The Company assessed the arrangement in accordance with ASC 606 and concluded that the contract counterparty, Everest, is a customer based on the arrangement structure. The Company identified two material promises to deliver under the contract: (1) grant of license and the (2) clinical and commercial supply of the product. However, given the nature of the manufacturing of the product the license is not considered to be distinct from the clinical and commercial supply promise. The Company therefore concluded that there is one combined performance obligation.

The Company initially deferred and will recognize the $65.0 million over the performance obligation period of the combined performance obligation. As it relates to the upfront consideration, the $65.0 million is recorded as deferred revenue and will be recognized over the term of the of the contract performance obligation period, which the Company has concluded to be 15 years after initial sale of the product in the territory. As concluded above, the Company has a combined performance obligation, which includes delivering the license and clinical and commercial supply to Everest. As such, because the clinical and commercial supply obligation occur throughout the period of the License Agreement, the $65.0 million fixed consideration is recognized over the period in which commercial and clinical supply of product is delivered (over-time).

The future potential milestone payments are excluded from the transaction price, as the achievement of the milestone events require considerable judgment in determining whether it is probable of being achieved, and that a significant revenue reversal would not occur.
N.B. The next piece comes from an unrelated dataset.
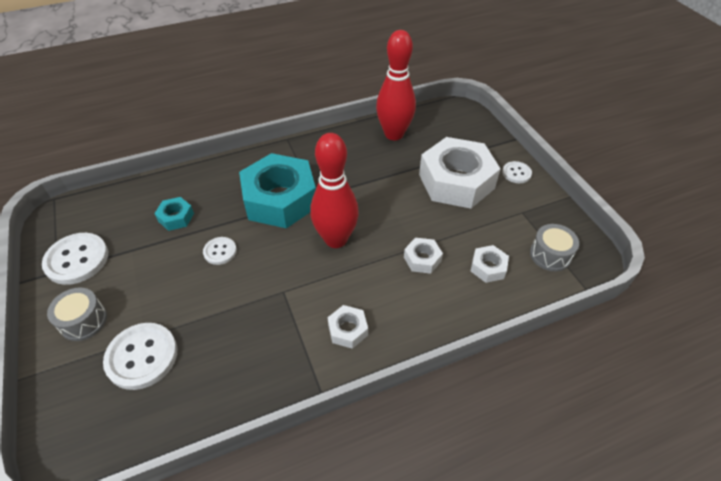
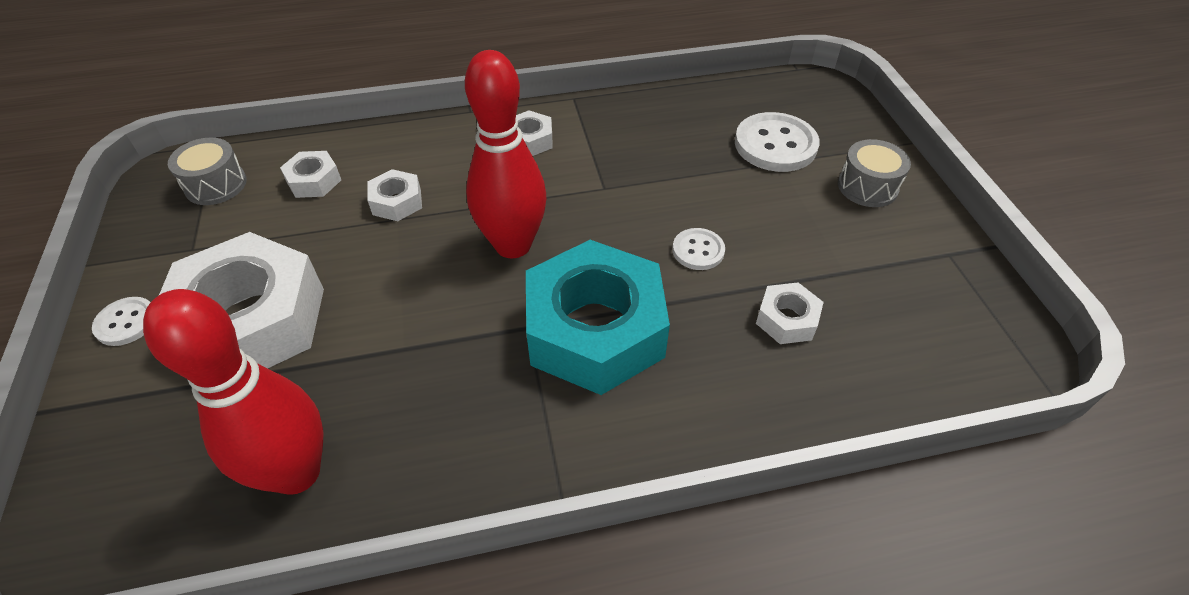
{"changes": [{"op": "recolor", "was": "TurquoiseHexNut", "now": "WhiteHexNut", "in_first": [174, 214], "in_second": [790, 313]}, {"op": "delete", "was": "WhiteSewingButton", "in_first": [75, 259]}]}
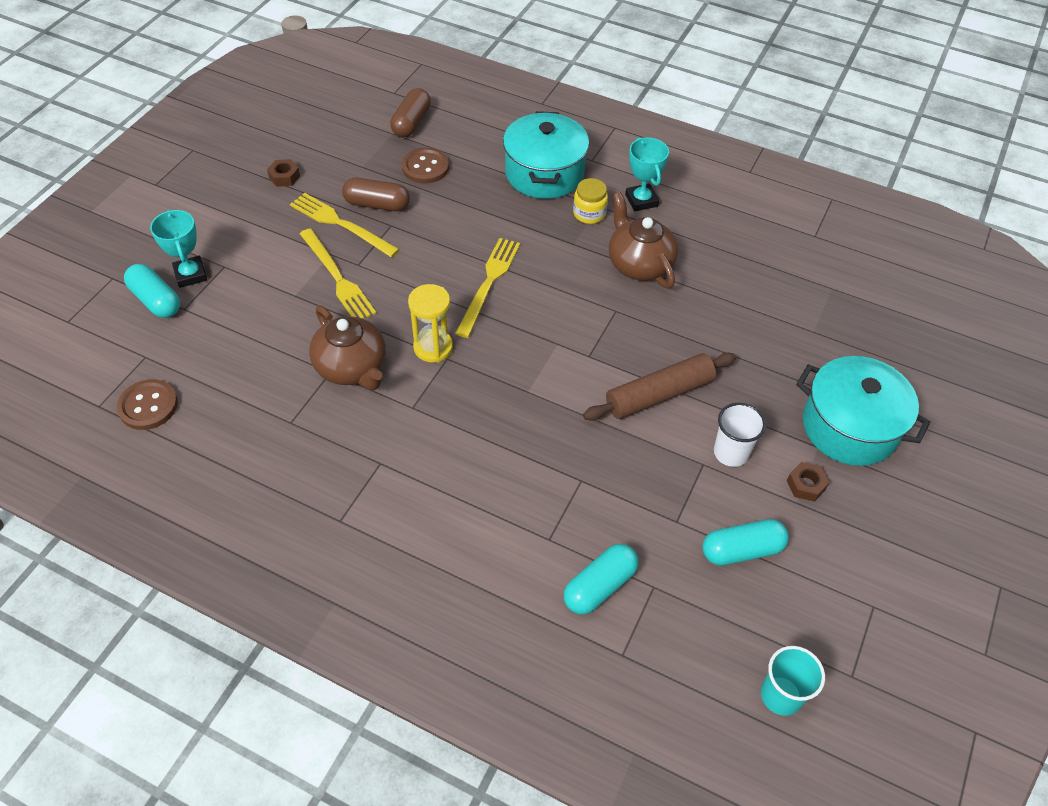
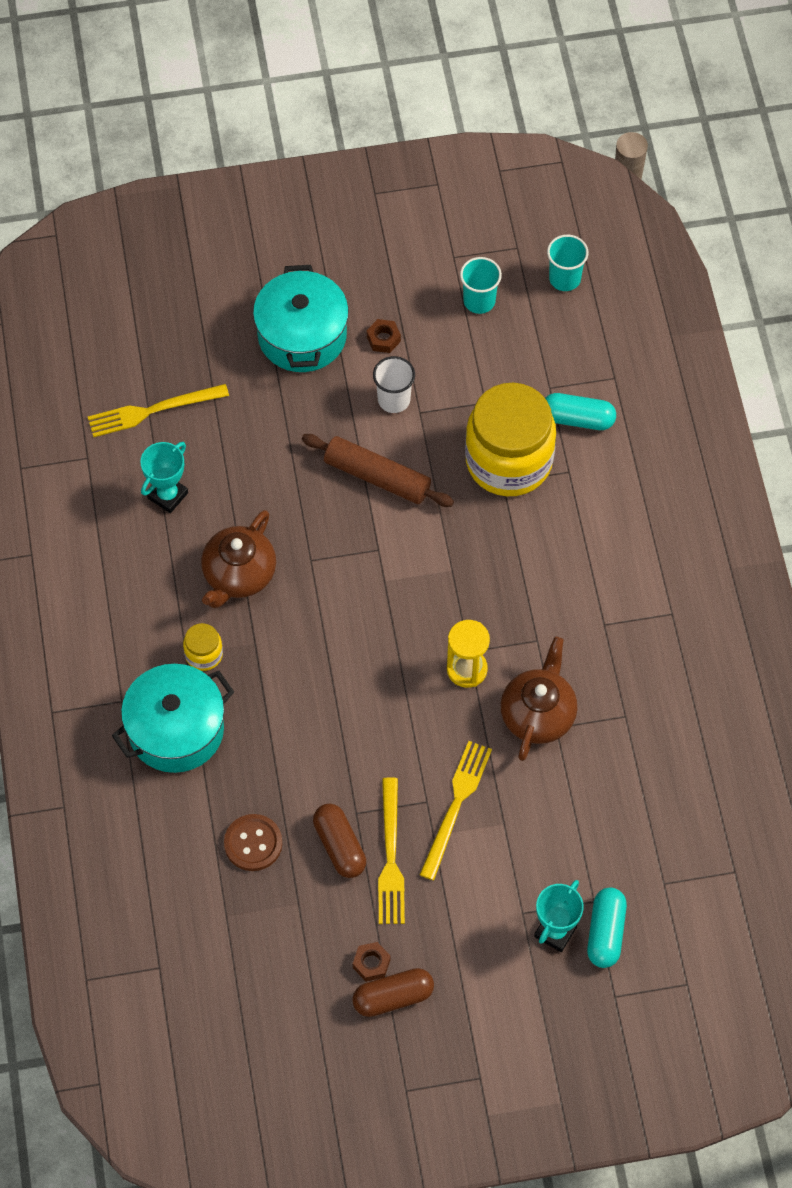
{"changes": [{"op": "move", "was": "DarkBrownCapsule", "in_first": [410, 112], "in_second": [393, 992]}, {"op": "move", "was": "TurquoiseAwardCup", "in_first": [647, 174], "in_second": [164, 477]}, {"op": "move", "was": "YellowDinnerFork", "in_first": [487, 288], "in_second": [158, 410]}, {"op": "delete", "was": "DarkBrownSewingButton", "in_first": [147, 404]}, {"op": "delete", "was": "TurquoiseCapsule", "in_first": [745, 542]}, {"op": "insert", "now": "TurquoiseBeaker", "in_second": [481, 285]}, {"op": "insert", "now": "YellowJar", "in_second": [510, 439]}]}
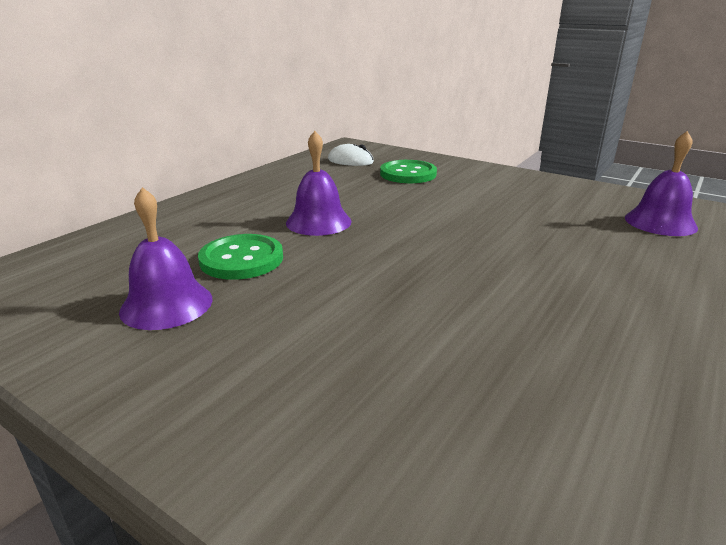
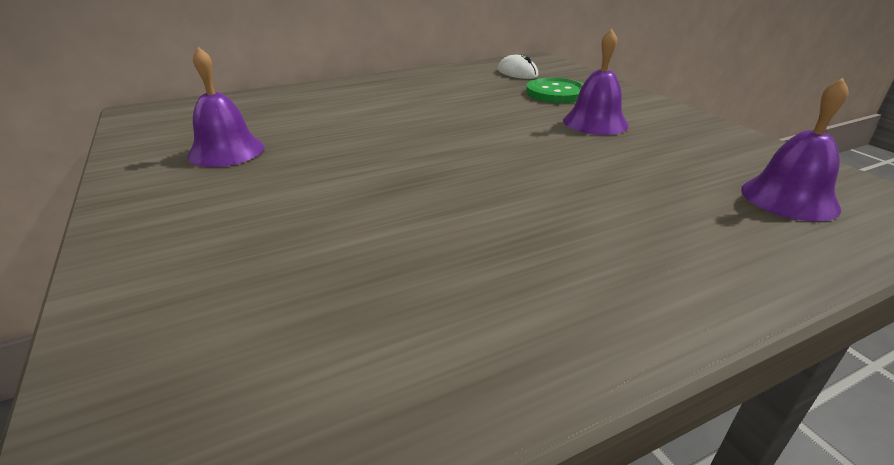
{"changes": [{"op": "move", "was": "RoyalPurpleSchoolBell", "in_first": [319, 183], "in_second": [596, 82]}, {"op": "delete", "was": "LeafGreenSewingButton", "in_first": [240, 257]}]}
As such, all milestone payments are fully constrained. The Company will reevaluate the transaction price at the end of each reporting period and as uncertain events are resolved or other changes in circumstances occur, and, if necessary, adjust its estimate of the transaction price.

Janssen Biotech Inc.

On April 5, 2019, the Company entered into a promotion agreement (the "Promotion Agreement") with Janssen Biotech Inc., ("Janssen") pursuant to which the Company will provide non-exclusive product detailing services to Janssen for erdafitinib (the "Product"). Pursuant to the Promotion Agreement, the Company will provide a dedicated sales team to detail the Product to oncologists and other targeted health care providers in the United States. Under the terms of the Promotion Agreement, Janssen maintains ownership of the New Drug Application for the Product as well as legal, regulatory, distribution, commercialization and manufacturing responsibilities for the Product, while the Company will provide product detailing services to Janssen.  Following the achievement of certain sales targets in 2019 and 2020, Janssen will pay the Company (a) a service fee equal to a percentage in the low double digits of the portion of Cumulative Net Sales (as defined in the Promotion Agreement) in excess of a baseline amount during each of 2019 and 2020, and (b) potential milestone payments of up to $15.0 million when Cumulative Net Sales exceed certain thresholds during each of 2019 and 2020. On April 12, 2019, the Company was informed that the FDA granted accelerated approval to Janssen's Balversa® (erdafitinib) for the treatment of adult patients with locally advanced or metastatic urothelial carcinoma that has a type of susceptible genetic alteration known as FGFR3 or FGFR2, and that has progressed during or following prior platinum-containing chemotherapy. During the year ended December 31, 2019, $0.3 million of service fee revenues were recorded relating to the Promotion Agreement.